It’s the question posed and grappled by many modern humans: “How do you make a marriage work?” To most people, marriage is a rightfully intimidating concept. It’s a lifelong commitment to someone, meaning your trials and tribulations are going to be shared with another person. As great as that can sometimes be, it can also be pretty scary and boding. Taking each other for granted can lead to an unhappy marriage, and possibly a messy divorce. The last thing you ever want to wonder is how did you go from being two sing-songy lovebirds to deciding on who gets the kids on weekends?
In fact, according to John Gottman, psychologist and author of The Seven Principles for Making Marriage Work, happy marriages are actually better for your health. Those in unhappy marriages have been found to have a greater risk of getting sick, and have shorter lives than those who are happily married by up to eight years, most likely from the wear and tear on their mental and emotional health.
Let’s face it, the pressure that comes with marriage is high because it’s the foundation for many pillars in life: kids, finances, work stress, you name it. How is it possible for two people to agree on the same thing every single time?
Well, the simple answer is: they won’t. This isn’t always bad news, though. “These missions come down to attaining a rich understanding between partners that will allow both of them to feel safe and secure in the relationship,” Gottman writes.
“Happy married folks,” as he continues, “have hit upon a dynamic that keeps their negative thoughts and feelings about each other (which all couples have) from overwhelming their positive ones,” Gottman writes. “Rather than creating a climate of disagreement and resistance, they embrace each other’s needs.”

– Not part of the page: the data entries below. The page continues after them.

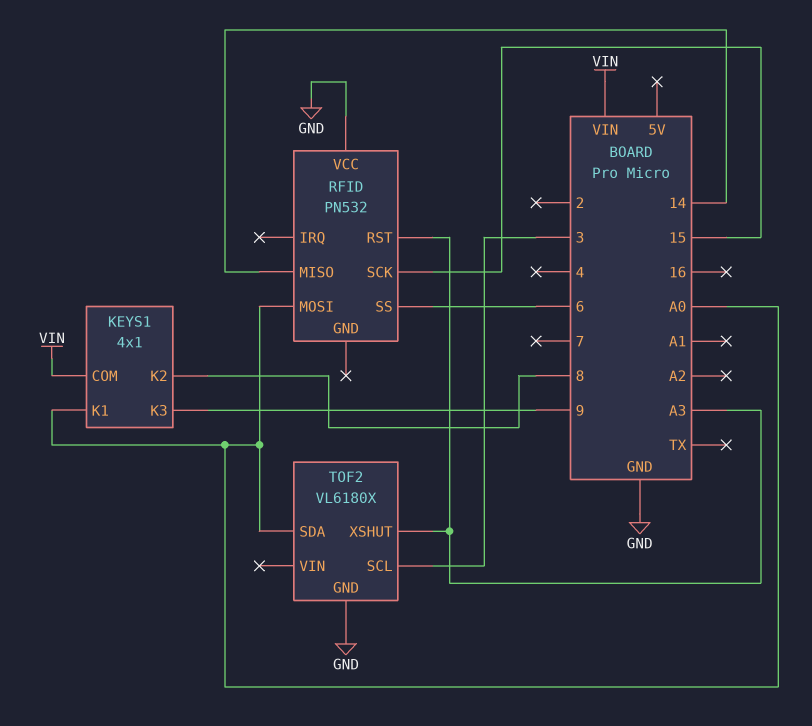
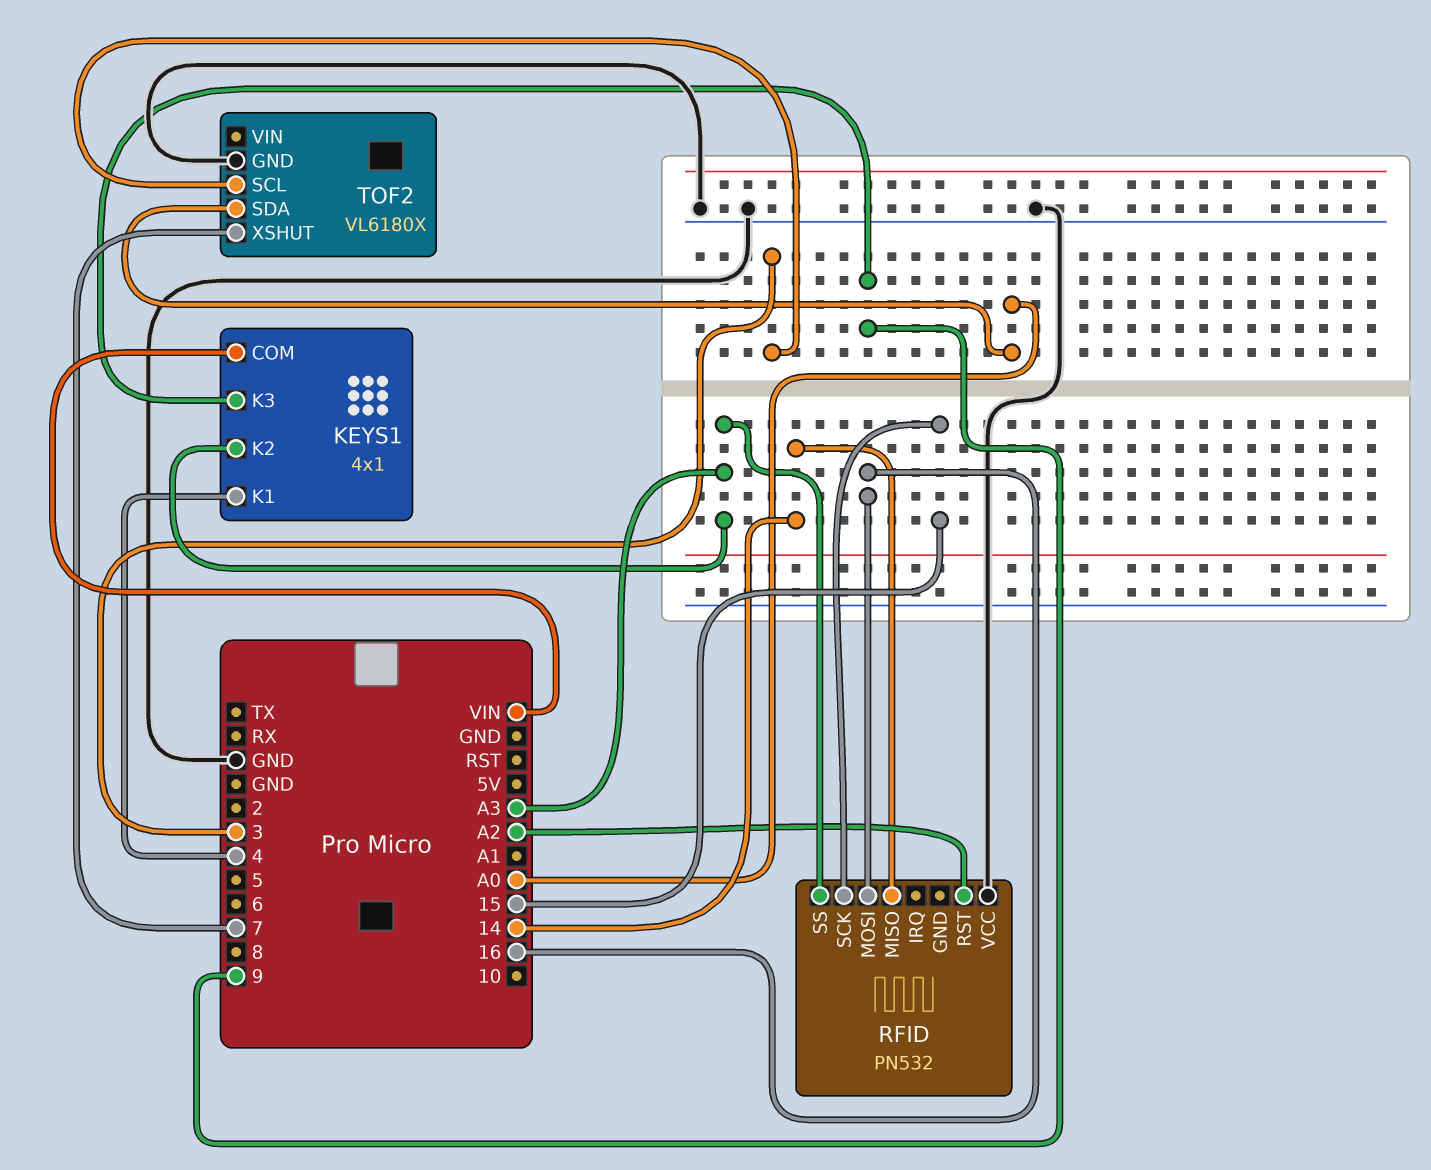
KEYS1 pin K1: A0 -> 4
KEYS1 pin K2: 8 -> A3
RFID pin MOSI: A0 -> 16
RFID pin RST: A3 -> A2
RFID pin SS: 6 -> A3
TOF2 pin XSHUT: A3 -> 7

With that being said, there are a few hot spots that Gottman believes will ultimately arise in every marriage. If the partners don’t recognize each other’s differences when it comes to handling these keystones, then the union could fall apart. So, here’s how Gottman suggests people deal with a few of these common relationship milestones. In the end, you guys will come out stronger than ever.
The issue: Dealing with money so that both partners feel secure and empowered by their financial freedom.
The solution: It doesn’t matter if you’re swimming in dough or if you’re living paycheck to paycheck, money is going to cause a conflict between you and your partner sooner or later. At its core, money is symbolic of emotional needs, like power and safety. Gottman suggests that couples continuously work on a budget together so that everyone’s needs are both known and met. “Make sure you don’t end up with a budget that forces martyrdom on either of you,” he warns. “This will only build resentment.” Start off the budget-building by breaking down everything you’re spending and then seeing how it affects your financial future.
The issue: Creating a sense of fairness and teamwork when it comes to housework.
The solution: The traditional archetypical dynamic of household chores is that the wife ends up taking care of the bulk of the work, and the husband overestimates the amount of work he does. In order to avoid a conflict of this sort, couples need to understand that housework is a team effort. Figuring out how much slack actually needs to be picked up differs for every couple. But the overall issue requires that both partners sit down, go over an itemized list of household chores, and address their expectations. The most important part (other than finally picking up a broom), is that neither party feels unappreciated or unsupported. If the wife doesn’t feel like the husband is pulling his weight and the husband feels as though his wife is nagging him all the time, resentment can start to build, and that’s going to cause problems elsewhere in the relationship.
The issue: Both parties need to feel appreciated and accepting of each other’s needs.
The solution: Sex is a vulnerable moment for anyone. This area has the highest potential for embarrassment, hurt, and rejection within a relationship. For starters, sexual satisfaction (for everyone in the marriage) should be a priority, even if you have kids and high-stress jobs. This starts with communication and trust, which isn’t easy when it comes to something like sex. “Learn to talk to each other about sex in a way that lets each partner feel safe,” Gottman writes. This means being gentle and positive about each other’s needs and avoiding criticisms. This also means not taking things personally, even though sex is pretty intimate. What your partner likes or doesn’t like isn’t a direct criticism of you. Finally, both people should compromise and work together to find out what works for both of you. Remember, it’s not a one-time conversation. It’s ongoing—and worth it.